Public Records Request Response Time for Agencies and Municipalities – Under current law, agencies have 10 days to comply with requests, a deadline often ignored because penalties for non-compliance are not significant.  The new law requires each agency and municipality to designate a records access officer, which will no doubt improve compliance, and also invokes harsher penalties for non-compliance.  However, the 10-day deadline in the new law doesn’t mean requests will be complied with in that time.  Under certain circumstances, an agency or municipality can have an additional five or 15 days, respectively, to comply.  They can also petition the supervisor of public records for even more time.  We must be vigilant to ensure that the 10-day rule doesn’t morph into a 15-day or 25-day rule over time.

Attorneys’ Fees – The new law provides for requesters of public records to be reimbursed for “reasonable” legal fees.  Current law does not provide for any such reimbursement, making this change a large a step forward.
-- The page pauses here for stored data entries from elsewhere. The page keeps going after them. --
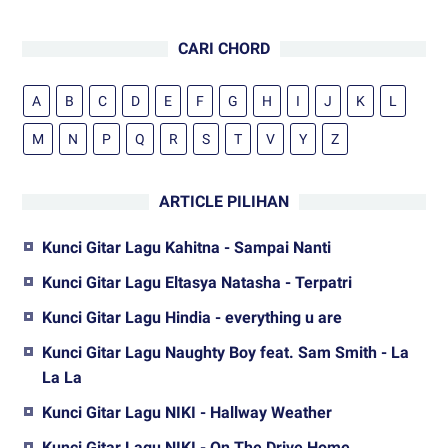
CARI CHORD
A
B
C
D
E
F
G
H
I
J
K
L
M
N
P
Q
R
S
T
V
Y
Z
ARTICLE PILIHAN
Kunci Gitar Lagu Kahitna - Sampai Nanti
Kunci Gitar Lagu Eltasya Natasha - Terpatri
Kunci Gitar Lagu Hindia - everything u are
Kunci Gitar Lagu Naughty Boy feat. Sam Smith - La
La La
Kunci Gitar Lagu NIKI - Hallway Weather
Kunci Gitar Lagu NIKI - On The Drive Home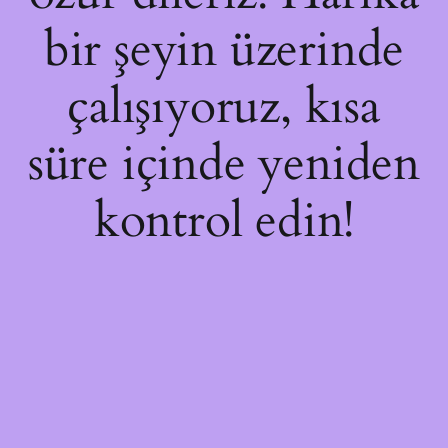
bir şeyin üzerinde
çalışıyoruz, kısa
süre içinde yeniden
kontrol edin!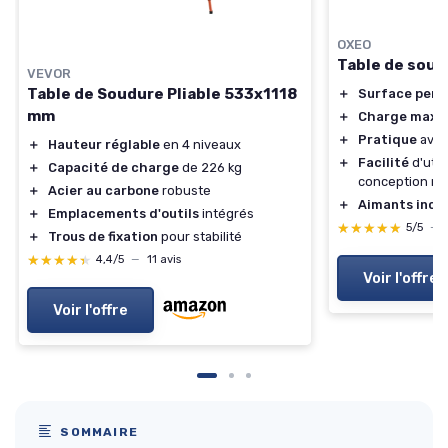
OXEO
Table de soud
VEVOR
Table de Soudure Pliable 533x1118
＋
Surface perf
mm
＋
Charge maxi
＋
Pratique
avec
＋
Hauteur réglable
en 4 niveaux
＋
Facilité
d'util
＋
Capacité de charge
de 226 kg
conception ro
＋
Acier au carbone
robuste
＋
Aimants incl
＋
Emplacements d'outils
intégrés
★★★★★
★★★★★
5/5
—
＋
Trous de fixation
pour stabilité
★★★★★
★★★★★
4,4/5
—
11 avis
Voir l'offre
Voir l'offre
SOMMAIRE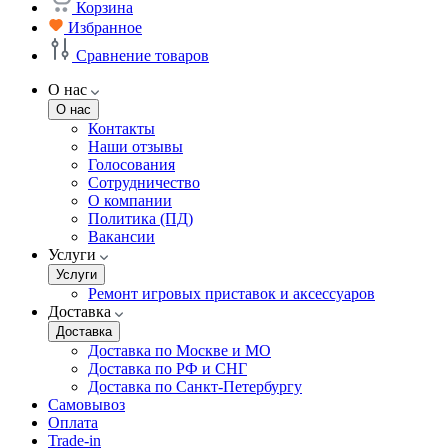
Корзина
Избранное
Сравнение товаров
О нас
О нас
Контакты
Наши отзывы
Голосования
Сотрудничество
О компании
Политика (ПД)
Вакансии
Услуги
Услуги
Ремонт игровых приставок и аксессуаров
Доставка
Доставка
Доставка по Москве и МО
Доставка по РФ и СНГ
Доставка по Санкт-Петербургу
Самовывоз
Оплата
Trade-in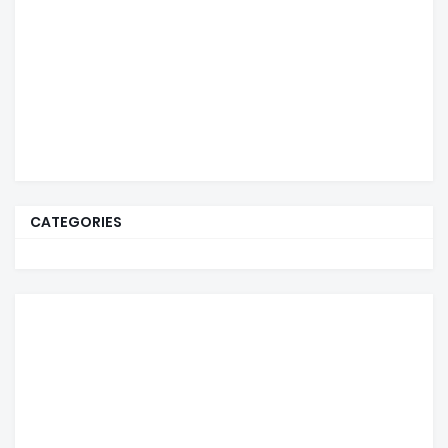
CATEGORIES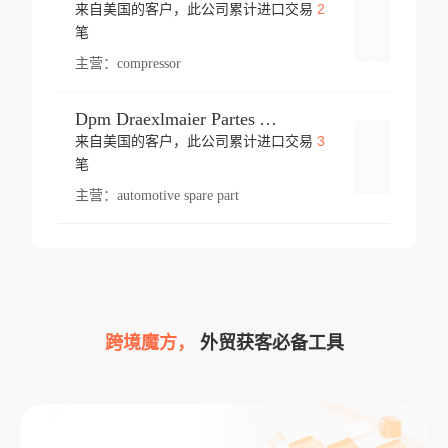
2
来自美国的客户，此公司累计进口交易
登录
笔
主营：
compressor
Dpm Draexlmaier Partes Automotrices Corr Ind Huejotzingo
3
来自美国的客户，此公司累计进口交易
登录
笔
主营：
automotive spare part
跨境魔方，
外贸获客必备工具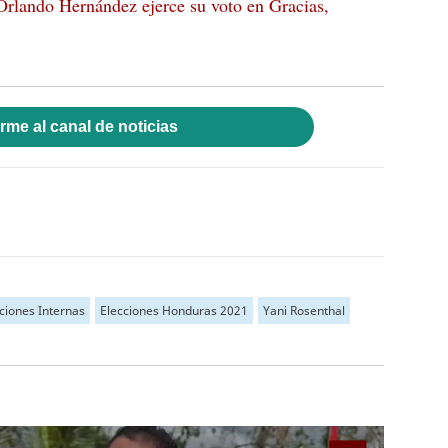
Orlando Hernández ejerce su voto en Gracias,
rme al canal de noticias
ciones Internas
Elecciones Honduras 2021
Yani Rosenthal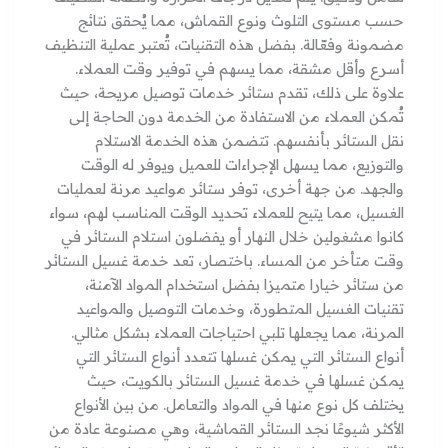
حسب مستوى التلوث ونوع القماش، مما يُحقق نتائج
مضمونة وفعّالة. بفضل هذه التقنيات، تُعتبر عملية التنظيف
أسرع وأقل مشقة، مما يسهم في توفير وقت العملاء.
علاوة على ذلك، تقدم ستائر خدمات توصيل مريحة، حيث
تُمكن العملاء من الاستفادة من الخدمة دون الحاجة إلى
نقل الستائر بأنفسهم. تتضمن هذه الخدمة الاستلام
والتوزيع، مما يسهل الإجراءات للعميل ويوفر له الوقت
والجهد. من جهة أخرى، توفر ستائر مواعيد مرنة لعمليات
الغسيل، مما يتيح للعملاء تحديد الوقت المناسب لهم، سواء
كانوا مشغولين خلال النهار أو يفضلون استلام الستائر في
وقت متأخر من المساء. باختصار، تعد خدمة غسيل الستائر
من ستائر خيارا متميزا بفضل استخدام المواد الآمنة،
تقنيات الغسيل المتطورة، وخدمات التوصيل والمواعيد
المرنة، مما يجعلها تلبي احتياجات العملاء بشكل مثالي.
أنواع الستائر التي يمكن غسلها تتعدد أنواع الستائر التي
يمكن غسلها في خدمة غسيل الستائر بالكويت، حيث
يختلف كل نوع منها في المواد والتعامل. من بين الأنواع
الأكثر شيوعًا نجد الستائر القماشية، وهي مصنوعة عادة من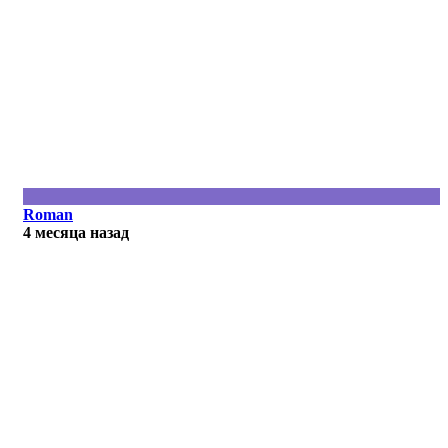
R
Roman
4 месяца назад
R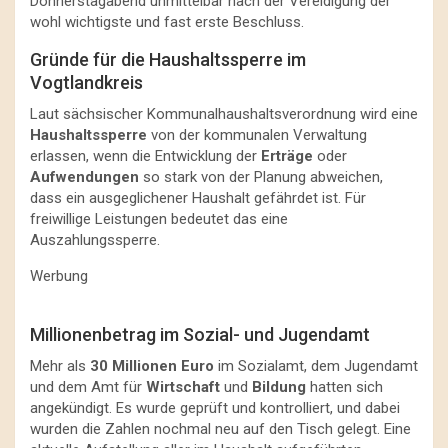
Donnerstagabend unmittelbar nach der Vereidigung der
wohl wichtigste und fast erste Beschluss.
Gründe für die Haushaltssperre im
Vogtlandkreis
Laut sächsischer Kommunalhaushaltsverordnung wird eine
Haushaltssperre
von der kommunalen Verwaltung
erlassen, wenn die Entwicklung der
Erträge
oder
Aufwendungen
so stark von der Planung abweichen,
dass ein ausgeglichener Haushalt gefährdet ist. Für
freiwillige Leistungen bedeutet das eine
Auszahlungssperre.
Werbung
Millionenbetrag im Sozial- und Jugendamt
Mehr als
30 Millionen Euro
im Sozialamt, dem Jugendamt
und dem Amt für
Wirtschaft
und
Bildung
hatten sich
angekündigt. Es wurde geprüft und kontrolliert, und dabei
wurden die Zahlen nochmal neu auf den Tisch gelegt. Eine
The downside to this new provision, however, is that the presiding judge has discretion in awarding such fees.  While the law contains a presumption in favor of such awards, the judge can waive fees if the agency or municipality can establish that the Supervisor of Public Records previously found that it did not violate public records law, it relied on a prior court’s opinion or on an attorney general’s published opinion on “substantially similar facts,” the determination of which is subjective.  Additionally, a judge can waive fees if the agency can establish that the request was made to intimidate or was not “in the public interest.” and made for a commercial purpose.  Because of the subjectivity involved in evaluating some of these elements in waiving fees, a potential plaintiff may forego the court process altogether, even though he or she believes his or her case is strong.  An individual lacking deep pockets or an organization without in-house counsel would be unlikely to accept such a risk, and the deterrent for non-compliance by the agency is thus less effective.
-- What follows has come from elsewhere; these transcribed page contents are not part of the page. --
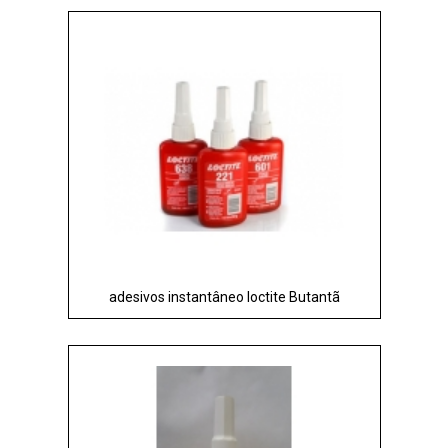
adesivos instantâneo loctite Butantã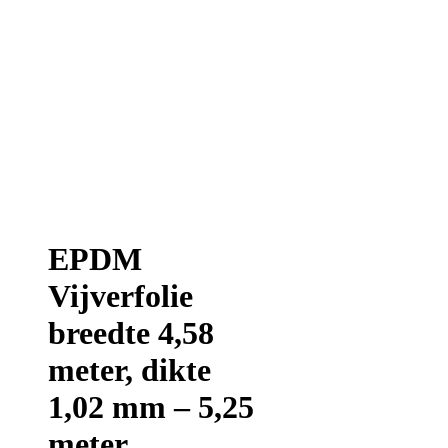
EPDM
Vijverfolie
breedte 4,58
meter, dikte
1,02 mm – 5,25
meter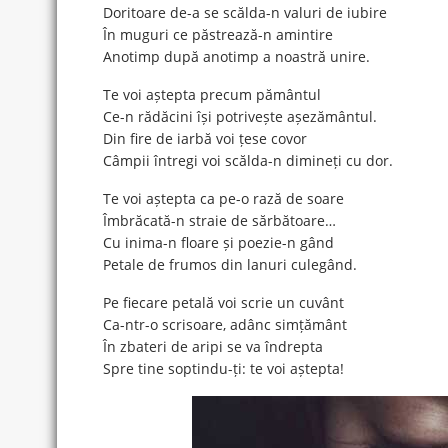
Doritoare de-a se scălda-n valuri de iubire
În muguri ce păstrează-n amintire
Anotimp după anotimp a noastră unire.
Te voi aștepta precum pământul
Ce-n rădăcini își potrivește așezământul.
Din fire de iarbă voi țese covor
Câmpii întregi voi scălda-n dimineți cu dor.
Te voi aștepta ca pe-o rază de soare
Îmbrăcată-n straie de sărbătoare…
Cu inima-n floare și poezie-n gând
Petale de frumos din lanuri culegând.
Pe fiecare petală voi scrie un cuvânt
Ca-ntr-o scrisoare, adânc simțământ
În zbateri de aripi se va îndrepta
Spre tine soptindu-ți: te voi aștepta!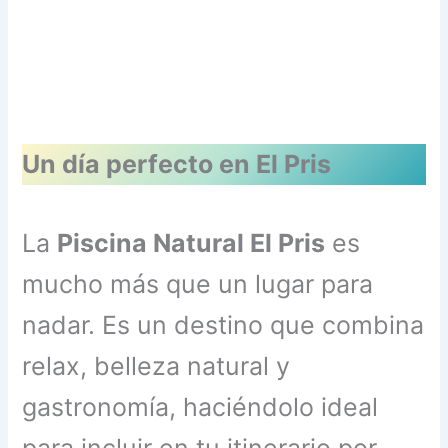
Un día perfecto en El Pris
La
Piscina Natural El Pris
es
mucho más que un lugar para
nadar. Es un destino que combina
relax, belleza natural y
gastronomía, haciéndolo ideal
para incluir en tu itinerario por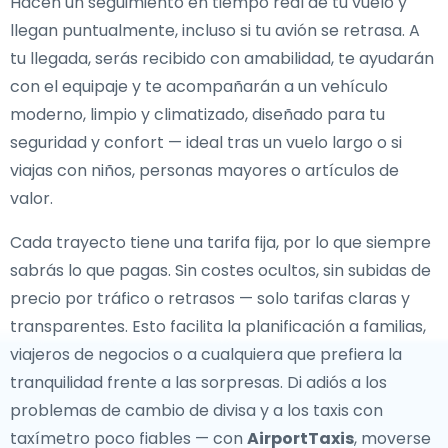
Hacen un seguimiento en tiempo real de tu vuelo y
llegan puntualmente, incluso si tu avión se retrasa. A
tu llegada, serás recibido con amabilidad, te ayudarán
con el equipaje y te acompañarán a un vehículo
moderno, limpio y climatizado, diseñado para tu
seguridad y confort — ideal tras un vuelo largo o si
viajas con niños, personas mayores o artículos de
valor.
Cada trayecto tiene una tarifa fija, por lo que siempre
sabrás lo que pagas. Sin costes ocultos, sin subidas de
precio por tráfico o retrasos — solo tarifas claras y
transparentes. Esto facilita la planificación a familias,
viajeros de negocios o a cualquiera que prefiera la
tranquilidad frente a las sorpresas. Di adiós a los
problemas de cambio de divisa y a los taxis con
taxímetro poco fiables — con
AirportTaxis
, moverse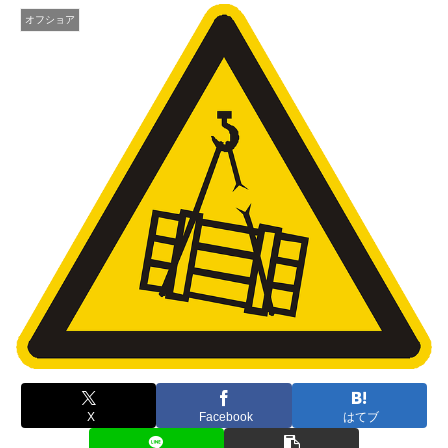
オフショア
X
Facebook
はてブ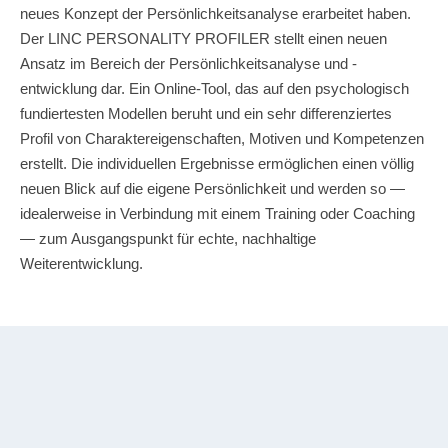
neues Konzept der Persönlichkeitsanalyse erarbeitet haben.
Der LINC PERSONALITY PROFILER stellt einen neuen
Ansatz im Bereich der Persönlichkeitsanalyse und -
entwicklung dar. Ein Online-Tool, das auf den psychologisch
fundiertesten Modellen beruht und ein sehr differenziertes
Profil von Charaktereigenschaften, Motiven und Kompetenzen
erstellt. Die individuellen Ergebnisse ermöglichen einen völlig
neuen Blick auf die eigene Persönlichkeit und werden so —
idealerweise in Verbindung mit einem Training oder Coaching
— zum Ausgangspunkt für echte, nachhaltige
Weiterentwicklung.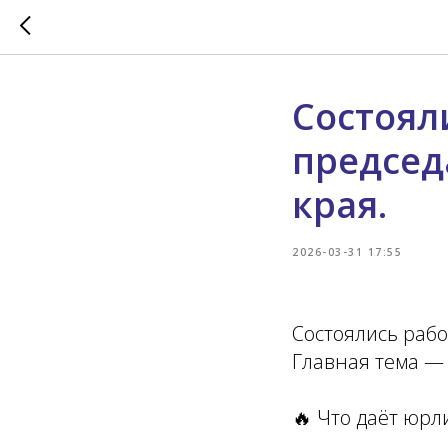
Состоял
председ
края.
2026-03-31 17:55
Состоялись рабо
Главная тема —
🔥 Что даёт юрл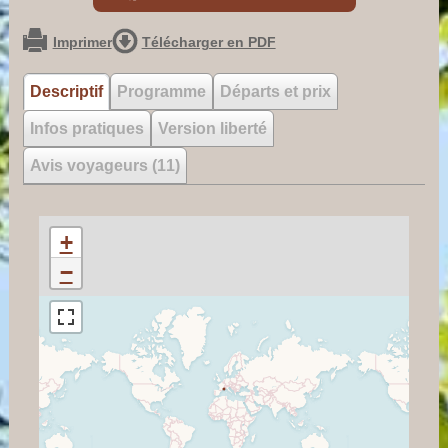
Imprimer
Télécharger en PDF
Descriptif
Programme
Départs et prix
Infos pratiques
Version liberté
Avis voyageurs (11)
+
−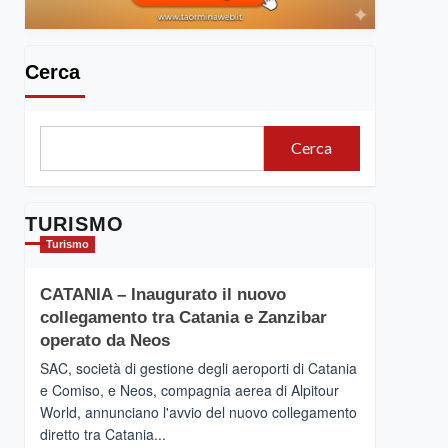
Cerca
Cerca
TURISMO
Turismo
CATANIA – Inaugurato il nuovo
collegamento tra Catania e Zanzibar
operato da Neos
SAC, società di gestione degli aeroporti di Catania
e Comiso, e Neos, compagnia aerea di Alpitour
World, annunciano l'avvio del nuovo collegamento
diretto tra Catania...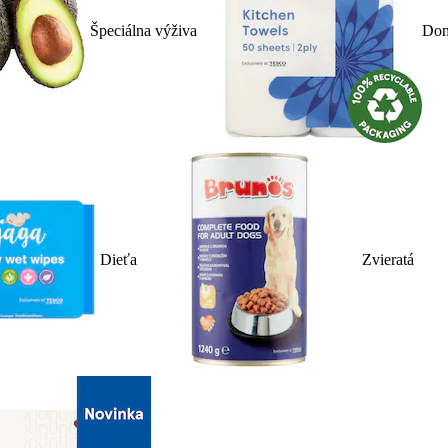
Špeciálna výživa
Dom
Dieťa
Zvieratá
Include the State Legislature under the Definition of Public Body – Under Massachusetts law, the state Legislature is not considered a “public body” in the traditional sense, and therefore enjoys exemptions from open meeting and public records laws. We believe the laws that apply to municipalities and the rest of state government should apply to all of state government.  The new law failed to address this exemption and only established a special legislative commission to look into the issue further.  We look forward to reading the commission’s report, to be submitted to the House and Senate Clerks’ Offices by December 30, 2017.

Eliminate Governor’s Office “Executive Order” Privilege – Few have likely heard of the case, Lambert v. Executive Director of the Judicial Nominating Council, but this 1997 Massachusetts Supreme Judicial Court ruling has been interpreted by each of our state’s governors over the last two decades to empower their respective offices to fulfill public records requests “at the office’s discretion.”  As with the legislature’s broad exemption, the new law did not lift the governor’s blanket exemption but asked the special legislative commission to study the exemptions enjoyed by both the governor and the judicial branch.
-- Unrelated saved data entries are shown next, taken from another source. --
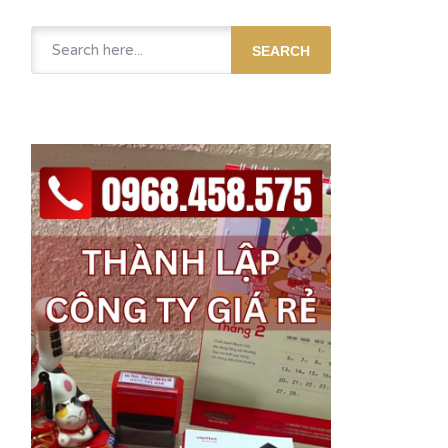
SEARCH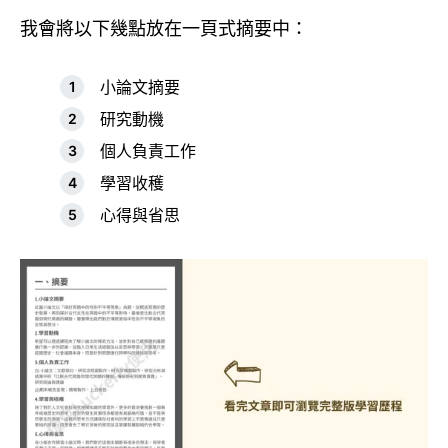
我會將以下幾點放在一頁式摘要中：
小論文摘要
研究動機
個人負責工作
學習收穫
心得與省思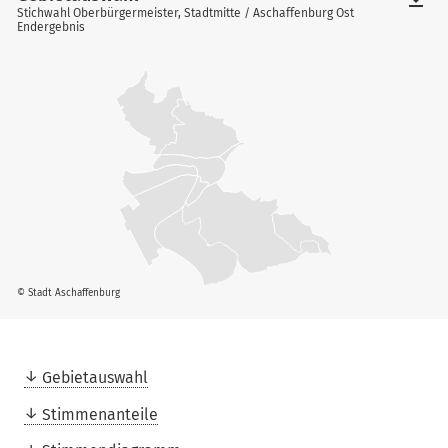
Stichwahl Oberbürgermeister, Stadtmitte / Aschaffenburg Ost
Endergebnis
© Stadt Aschaffenburg
Gebietauswahl
Stimmenanteile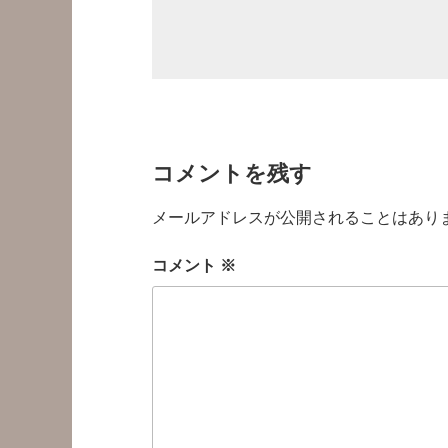
コメントを残す
メールアドレスが公開されることはあり
コメント
※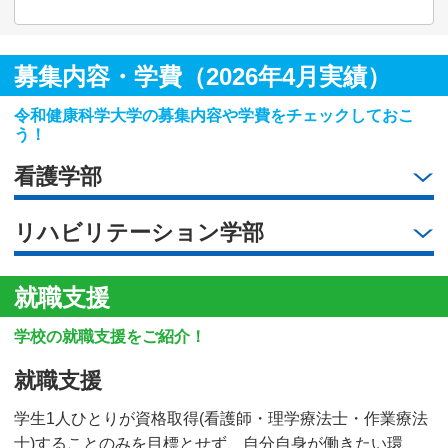
募集内容・学費（2026年4月実績）
令和健康科学大学の募集内容や学費をチェックしておこ
う！
看護学部
リハビリテーション学部
就職支援
学校の就職支援をご紹介！
就職支援
学生1人ひとりが資格取得(看護師・理学療法士・作業療法
士)することのみを目標とせず、自分自身が働きたい環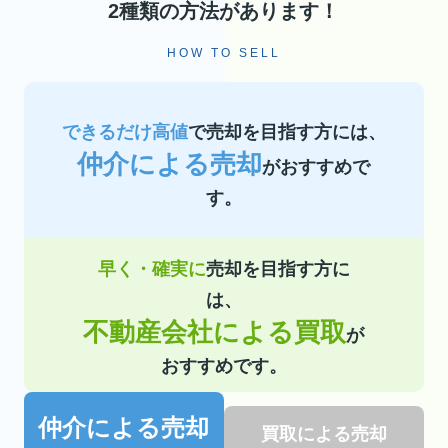
2種類の方法があります！
HOW TO SELL
できるだけ高値
で売却を目指す方には、
仲介による売却
がおすすめで
す。
早く・確実に
売却を目指す方に
は、
不動産会社による買取
が
おすすめです。
仲介による売却
買取による売却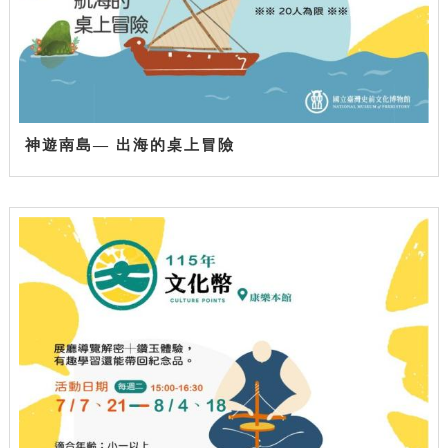
神遊南島— 出海的桌上冒險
Eliminate the “Deliberative Process” Exemption to the Public Records Law – One loophole often abused because of its vagueness is the “deliberative process” exemption, which prohibits citizens from gaining access to any records related to a policy while it is being developed.  Why are citizens not entitled to know what their elected and appointed officials are thinking as they formulate policy?  We believe they are – and that anything less results in only the illusion of transparency.  The new law did not eliminate this problematic exemption.

While we at Pioneer recognize and applaud the positive steps toward greater transparency that this bill embodies, we also emphasize that there is much more work to be done before Massachusetts takes its rightful place as a national leader in government transparency.